This week’s extraordinary European Council will again highlight the lack of common ground between national governments dealing with their own Eurosceptic pressures. As Charles Michel looks for a leader to articulate the European, rather than national interest, he may find an ally in the EU’s smallest member state and newest head of government.
Less than a month ago – and with no previous executive experience – Abela succeeded the controversial Joseph Muscat as Malta’s prime minister, who resigned midway through his second term. Abela’s strategic imperative this week must be to reset perceptions of his ruling centre-left Labour Party, in the hope that recognition from fellow leaders could calm demonstrations at home that have raged since November 2019 and overshadowed a strong economic performance.
Those protests focused on the murder of anti-corruption investigative journalist, Daphne Caruana Galizia, but triggered wider international scrutiny of Malta’s governance, which saw Malta drop six places in the Corruption Perceptions Index in the last five years. This included criticism of high-level corruption, money laundering and schemes such as Malta’s “golden passports”, seen as conferring free movement rights in the European Union for wealthy overseas elites. The European Parliament organised two fact-finding missions in the last two years whereby MEPs threatened a version of the Article 7 proceedings that have dogged Poland and Hungary over their judicial and media reforms. Separately, commission vice president for justice, Didier Reynders, wrote to Malta in December demanding urgent reforms to strengthen the prosecution service and end political interference.
Abela’s challenge is therefore to preserve as much of Malta’s international investment attractiveness as possible while reinforcing the independence of the judiciary, media and policy. No small challenge for a prime minister who won office by positioning himself as a ‘continuity candidate’ to a party electorate that has been in office since 2013, and who does not have a personal base of supporters. He has made some cautious progress: tweaking the process of appointing police commissioners and allowing the makeshift Caruana Galizia memorial to remain in place, rather than be cleaned. Commission president von der Leyen hinted in late January that this will not be enough, but those gestures could be important in showing the direction of travel.

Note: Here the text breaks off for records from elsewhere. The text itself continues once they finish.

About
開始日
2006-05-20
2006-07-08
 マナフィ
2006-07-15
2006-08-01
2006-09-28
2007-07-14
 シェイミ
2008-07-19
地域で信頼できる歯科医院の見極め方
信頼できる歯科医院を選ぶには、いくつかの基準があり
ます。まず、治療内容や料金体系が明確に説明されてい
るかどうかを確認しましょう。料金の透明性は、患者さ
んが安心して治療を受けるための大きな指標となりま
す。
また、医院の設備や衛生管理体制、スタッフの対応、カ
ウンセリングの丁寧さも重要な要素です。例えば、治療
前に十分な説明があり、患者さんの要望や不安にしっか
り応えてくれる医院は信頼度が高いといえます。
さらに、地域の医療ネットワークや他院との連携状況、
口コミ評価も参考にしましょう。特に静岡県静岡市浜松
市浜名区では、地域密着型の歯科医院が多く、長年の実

This week, Abela has two important cards to play. First, while securing EU funds has been crucial in modernising Malta’s economy and enabling infrastructure upgrades, this is less important than it was after the government’s introduction of the ‘golden passports scheme’ and the country’s dramatic economic transformation into the “blockchain island” and a hub for e-gaming, luxury marine and financial services. He can therefore afford to play the role of peacemaker between increasingly polarised groups of net contributor and net recipient countries. Second, he can engage seriously with the recently formed Democracy, Rule of Law and Fundamental Rights Monitoring Group. This group is developing mechanisms that would subject member states to regular reviews and updates. It is likely ultimately to be blocked by others in the council but offering some cautious support would show a significant break with the Muscat era at a time when new presidents of the European Commission, Council and Parliament are also keen to look forward.